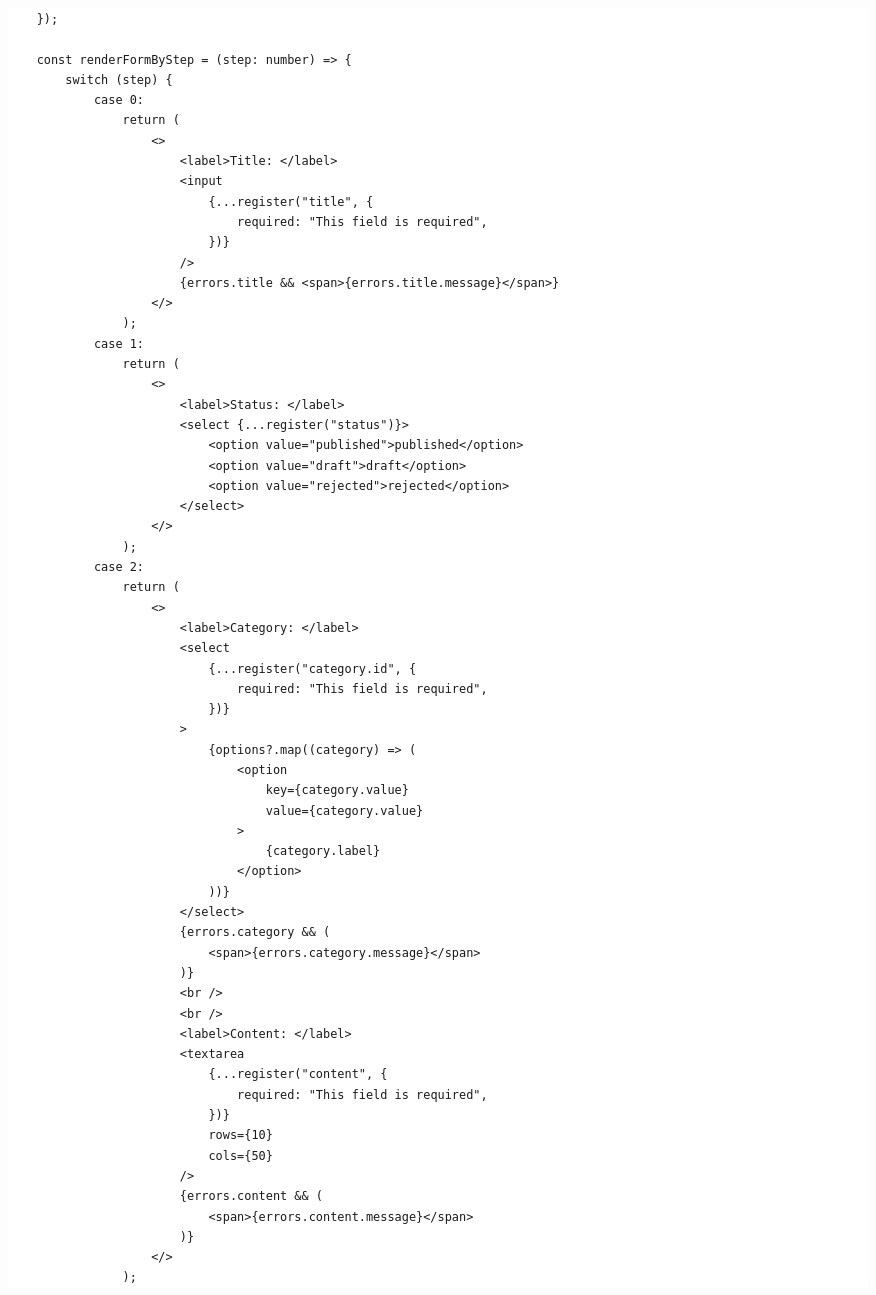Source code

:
 ```tsx
    });

    const renderFormByStep = (step: number) => {
        switch (step) {
            case 0:
                return (
                    <>
                        <label>Title: </label>
                        <input
                            {...register("title", {
                                required: "This field is required",
                            })}
                        />
                        {errors.title && <span>{errors.title.message}</span>}
                    </>
                );
            case 1:
                return (
                    <>
                        <label>Status: </label>
                        <select {...register("status")}>
                            <option value="published">published</option>
                            <option value="draft">draft</option>
                            <option value="rejected">rejected</option>
                        </select>
                    </>
                );
            case 2:
                return (
                    <>
                        <label>Category: </label>
                        <select
                            {...register("category.id", {
                                required: "This field is required",
                            })}
                        >
                            {options?.map((category) => (
                                <option
                                    key={category.value}
                                    value={category.value}
                                >
                                    {category.label}
                                </option>
                            ))}
                        </select>
                        {errors.category && (
                            <span>{errors.category.message}</span>
                        )}
                        <br />
                        <br />
                        <label>Content: </label>
                        <textarea
                            {...register("content", {
                                required: "This field is required",
                            })}
                            rows={10}
                            cols={50}
                        />
                        {errors.content && (
                            <span>{errors.content.message}</span>
                        )}
                    </>
                );
```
▬▬▬▬▬▬▬▬▬▬
#### [REQUIRED WORK]
Each record should be printed again precisely, though not its pictures.

#### [OUTPUT]
Source code

:
 ```tsx
    });

    const renderFormByStep = (step: number) => {
        switch (step) {
            case 0:
                return (
                    <>
                        <label>Title: </label>
                        <input
                            {...register("title", {
                                required: "This field is required",
                            })}
                        />
                        {errors.title && <span>{errors.title.message}</span>}
                    </>
                );
            case 1:
                return (
                    <>
                        <label>Status: </label>
                        <select {...register("status")}>
                            <option value="published">published</option>
                            <option value="draft">draft</option>
                            <option value="rejected">rejected</option>
                        </select>
                    </>
                );
            case 2:
                return (
                    <>
                        <label>Category: </label>
                        <select
                            {...register("category.id", {
                                required: "This field is required",
                            })}
                        >
                            {options?.map((category) => (
                                <option
                                    key={category.value}
                                    value={category.value}
                                >
                                    {category.label}
                                </option>
                            ))}
                        </select>
                        {errors.category && (
                            <span>{errors.category.message}</span>
                        )}
                        <br />
                        <br />
                        <label>Content: </label>
                        <textarea
                            {...register("content", {
                                required: "This field is required",
                            })}
                            rows={10}
                            cols={50}
                        />
                        {errors.content && (
                            <span>{errors.content.message}</span>
                        )}
                    </>
                );
```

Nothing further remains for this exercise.